In this code above, type=11 will give us a two-sided test. Please refer to the documentation for the detailed explanation or write in the comments.

This output from the Grubbs’ test provides clear statistical evidence of TWO outliers in our dataset. With a G statistic of 11.95850 and a practically zero p-value (p < 2.2e-16), the test strongly rejects the null hypothesis, indicating that the values 0 and 100 are indeed outliers.

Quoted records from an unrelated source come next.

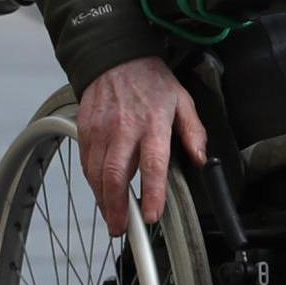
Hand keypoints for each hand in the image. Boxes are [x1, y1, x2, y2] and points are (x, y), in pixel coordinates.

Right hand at [75, 55, 208, 231]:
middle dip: (117, 207)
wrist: (115, 56)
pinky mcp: (84, 130)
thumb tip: (201, 158)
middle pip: (115, 175)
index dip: (152, 193)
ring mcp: (101, 130)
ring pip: (96, 174)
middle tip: (122, 228)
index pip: (153, 164)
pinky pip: (85, 163)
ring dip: (103, 200)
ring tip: (112, 218)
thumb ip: (193, 132)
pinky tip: (101, 194)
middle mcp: (123, 129)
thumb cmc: (150, 80)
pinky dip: (92, 183)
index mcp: (152, 123)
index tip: (151, 215)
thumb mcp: (182, 100)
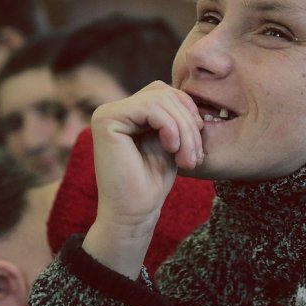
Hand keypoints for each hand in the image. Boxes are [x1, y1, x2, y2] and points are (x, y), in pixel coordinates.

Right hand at [83, 82, 203, 278]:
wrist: (134, 213)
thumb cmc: (152, 183)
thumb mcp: (170, 142)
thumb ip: (174, 116)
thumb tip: (190, 94)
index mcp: (128, 113)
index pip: (164, 93)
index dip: (188, 112)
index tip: (198, 146)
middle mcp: (114, 110)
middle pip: (163, 93)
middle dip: (188, 122)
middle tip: (195, 156)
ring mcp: (107, 113)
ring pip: (160, 98)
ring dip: (183, 129)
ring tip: (187, 158)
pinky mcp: (106, 120)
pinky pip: (150, 108)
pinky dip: (170, 127)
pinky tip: (172, 149)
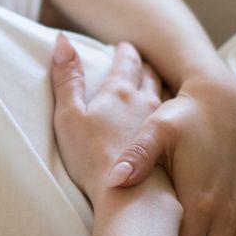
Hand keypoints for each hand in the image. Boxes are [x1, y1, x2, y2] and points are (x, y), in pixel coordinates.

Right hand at [50, 35, 171, 206]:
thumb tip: (62, 40)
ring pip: (164, 96)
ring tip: (154, 84)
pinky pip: (172, 123)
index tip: (123, 47)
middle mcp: (145, 103)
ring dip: (158, 86)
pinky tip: (167, 122)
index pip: (126, 61)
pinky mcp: (169, 148)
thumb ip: (67, 78)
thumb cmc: (92, 156)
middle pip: (149, 75)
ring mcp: (161, 126)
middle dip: (143, 65)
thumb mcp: (69, 114)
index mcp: (119, 92)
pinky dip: (169, 114)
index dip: (124, 52)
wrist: (129, 195)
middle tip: (139, 61)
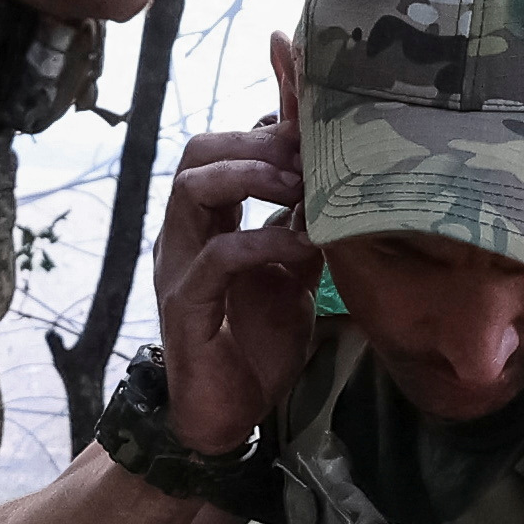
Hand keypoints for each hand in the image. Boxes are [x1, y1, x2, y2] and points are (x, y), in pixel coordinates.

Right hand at [148, 35, 320, 452]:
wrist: (226, 418)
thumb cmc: (256, 341)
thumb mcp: (293, 267)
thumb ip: (305, 220)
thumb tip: (344, 172)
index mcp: (209, 220)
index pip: (224, 145)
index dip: (268, 117)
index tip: (318, 105)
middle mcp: (184, 234)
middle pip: (199, 152)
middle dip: (257, 142)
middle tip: (312, 154)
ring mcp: (178, 268)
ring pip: (194, 188)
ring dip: (253, 177)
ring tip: (301, 189)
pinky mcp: (186, 308)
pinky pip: (217, 256)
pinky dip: (262, 242)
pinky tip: (301, 248)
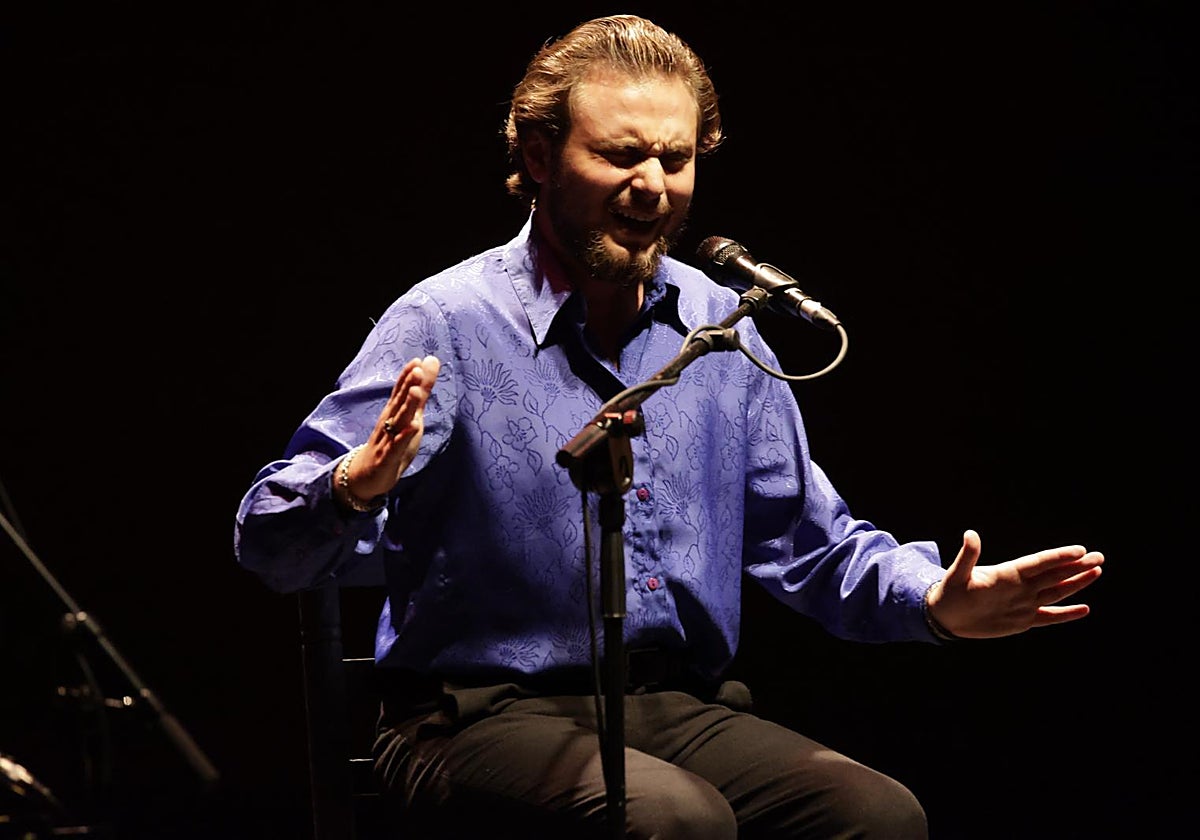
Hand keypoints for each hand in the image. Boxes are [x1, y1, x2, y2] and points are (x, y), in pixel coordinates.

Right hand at [345, 355, 440, 499]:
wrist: (367, 474)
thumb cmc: (392, 440)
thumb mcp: (411, 415)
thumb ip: (422, 391)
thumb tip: (430, 362)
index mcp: (394, 411)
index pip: (400, 390)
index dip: (408, 376)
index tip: (418, 360)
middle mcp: (389, 421)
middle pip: (399, 401)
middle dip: (408, 384)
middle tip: (417, 368)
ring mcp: (387, 438)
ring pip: (398, 420)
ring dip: (407, 406)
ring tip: (416, 391)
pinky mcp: (388, 457)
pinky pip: (397, 445)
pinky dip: (405, 436)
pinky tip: (414, 426)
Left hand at [925, 529, 1103, 638]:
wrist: (946, 616)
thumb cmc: (949, 593)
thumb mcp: (957, 575)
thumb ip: (967, 557)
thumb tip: (970, 534)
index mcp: (1008, 573)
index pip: (1039, 563)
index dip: (1059, 557)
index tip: (1080, 550)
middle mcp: (1021, 587)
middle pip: (1054, 575)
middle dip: (1077, 566)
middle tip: (1099, 556)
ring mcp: (1024, 603)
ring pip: (1056, 592)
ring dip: (1076, 583)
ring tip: (1097, 571)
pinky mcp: (1022, 620)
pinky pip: (1049, 617)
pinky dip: (1066, 615)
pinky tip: (1084, 609)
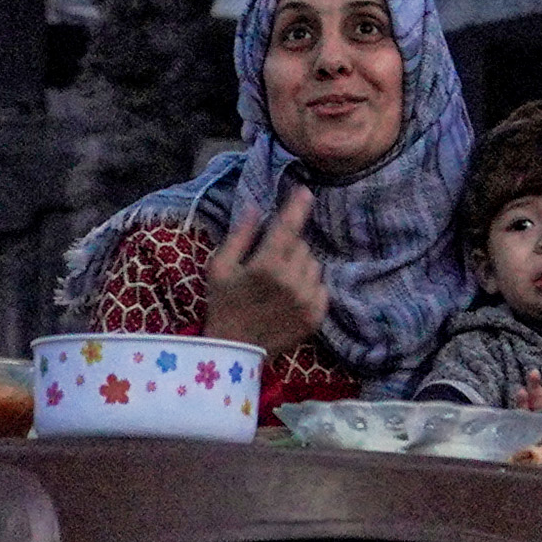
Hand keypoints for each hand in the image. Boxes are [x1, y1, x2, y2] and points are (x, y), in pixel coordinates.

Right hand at [200, 184, 327, 353]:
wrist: (234, 351)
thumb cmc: (223, 304)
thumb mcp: (220, 267)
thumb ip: (240, 235)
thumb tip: (256, 207)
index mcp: (266, 266)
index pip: (288, 227)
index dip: (298, 206)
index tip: (306, 190)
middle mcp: (292, 281)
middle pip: (301, 244)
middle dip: (288, 245)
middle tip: (269, 259)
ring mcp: (307, 300)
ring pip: (313, 263)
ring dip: (299, 264)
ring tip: (279, 280)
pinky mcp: (317, 316)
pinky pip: (321, 286)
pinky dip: (309, 285)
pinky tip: (291, 295)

This result is significant because it not only identifies the presence of outliers but also quantifies their deviation from the expected range of the data. The exceptionally low p-value underscores the confidence we can have in this result, suggesting that these are not values we would anticipate encountering by chance within a normally distributed dataset. This forms a strong case for their exclusion or separate analysis to prevent them from distorting the analysis of the remaining data, which presumably follows a normal distribution.

Please note, that when interpreting these results, it’s important to consider the context in which the data were collected. If the outliers represent measurement or recording errors, removing them may be justified. But if they represent rare, yet possible, observations within the study’s domain, further investigation into their cause may provide valuable insights. In either case, recognizing and appropriately handling outliers is crucial for maintaining the integrity and validity of the data analysis process. Maybe I am too boring, but I will keep repeating that.

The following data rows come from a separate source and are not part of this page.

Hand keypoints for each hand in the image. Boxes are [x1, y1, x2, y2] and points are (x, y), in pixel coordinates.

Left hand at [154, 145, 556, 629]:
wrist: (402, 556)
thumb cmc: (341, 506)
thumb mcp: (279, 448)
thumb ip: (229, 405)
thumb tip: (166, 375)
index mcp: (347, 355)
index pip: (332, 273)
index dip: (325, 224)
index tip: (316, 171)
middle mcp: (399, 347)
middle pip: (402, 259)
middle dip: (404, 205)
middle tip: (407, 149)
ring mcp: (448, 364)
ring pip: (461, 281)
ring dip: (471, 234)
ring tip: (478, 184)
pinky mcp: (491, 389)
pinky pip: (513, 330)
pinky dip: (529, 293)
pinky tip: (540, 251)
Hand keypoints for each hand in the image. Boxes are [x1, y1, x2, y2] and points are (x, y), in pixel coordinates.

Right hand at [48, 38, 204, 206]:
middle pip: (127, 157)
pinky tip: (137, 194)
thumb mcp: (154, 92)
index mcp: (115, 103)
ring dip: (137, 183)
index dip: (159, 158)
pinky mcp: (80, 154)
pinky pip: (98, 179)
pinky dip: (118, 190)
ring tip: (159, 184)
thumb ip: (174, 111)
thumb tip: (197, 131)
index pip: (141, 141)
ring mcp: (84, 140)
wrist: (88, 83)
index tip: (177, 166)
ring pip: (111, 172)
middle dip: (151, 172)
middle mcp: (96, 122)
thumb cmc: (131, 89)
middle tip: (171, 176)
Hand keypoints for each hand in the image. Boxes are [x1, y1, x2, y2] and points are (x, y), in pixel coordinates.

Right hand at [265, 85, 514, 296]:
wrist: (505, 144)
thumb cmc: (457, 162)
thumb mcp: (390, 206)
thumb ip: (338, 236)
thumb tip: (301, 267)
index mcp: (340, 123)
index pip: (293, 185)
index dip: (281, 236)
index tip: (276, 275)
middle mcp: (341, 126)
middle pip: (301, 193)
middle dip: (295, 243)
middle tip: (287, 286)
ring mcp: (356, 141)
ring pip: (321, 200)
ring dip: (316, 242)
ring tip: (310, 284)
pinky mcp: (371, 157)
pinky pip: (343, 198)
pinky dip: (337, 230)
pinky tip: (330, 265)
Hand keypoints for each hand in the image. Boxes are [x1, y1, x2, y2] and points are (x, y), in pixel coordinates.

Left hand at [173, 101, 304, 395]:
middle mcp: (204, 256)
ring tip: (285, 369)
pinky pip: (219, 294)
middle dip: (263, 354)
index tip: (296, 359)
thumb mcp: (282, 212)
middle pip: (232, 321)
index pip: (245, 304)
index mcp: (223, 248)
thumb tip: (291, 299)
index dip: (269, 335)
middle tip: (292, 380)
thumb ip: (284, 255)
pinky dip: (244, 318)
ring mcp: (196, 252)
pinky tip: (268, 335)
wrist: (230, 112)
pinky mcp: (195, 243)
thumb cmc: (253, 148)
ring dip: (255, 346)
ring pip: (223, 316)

IV. When to Use Grubbs’ Test

Grubbs’ Test is ideal when:

You have a relatively small dataset.
You suspect one one-side outlier, two opposite outliers, or two outliers on one side.
Your data is approximately normally distributed (or assumed to be as such).

Caveats and Considerations

Sample Size: Grubbs’ Test is sensitive to sample size. With very large datasets, even normal variations might appear as outliers.
Single Outlier Detection: This test is designed to detect one outlier at a time. For multiple outliers, repeated application of the test is necessary.

Keep in mind that applying Grubbs’ test multiple times to the same dataset (after removing outliers) can increase the chance of a Type I error (incorrectly rejecting the null hypothesis). Therefore, it’s essential to adjust the significance level accordingly or use alternative methods suitable for multiple outlier detection.

V. Conclusion

Grubbs’ Test is a powerful tool for identifying outliers, especially in small datasets. It plays a crucial role in ensuring the integrity of your statistical analysis, leading to more accurate and reliable conclusions. It is a simple and quick, reliable technique when you suspect one or two outliers. Remember, outlier detection is an essential step in data preprocessing.

VI. A few words of appreciation for 2023

Thank you to all of my readers for your continued interest in and support of this blog. When I started this journey in January (first post), my goal was to immerse myself more deeply in the economics and data community. Also, I wanted to develop myself as an author. With your help, I’ve been able to connect with over 300 like-minded individuals.

I am also grateful to the publication channels of DevGenius Team and Dmytro Iakubovskyi who have invited me to share my articles with a broader audience.

A special thanks to the team at Medium.com —Medium, Medium Staff— for their unwavering support of this platform and its authors!

I wish every one of you the very best: health, luck, fun, and joy. Happy New Year!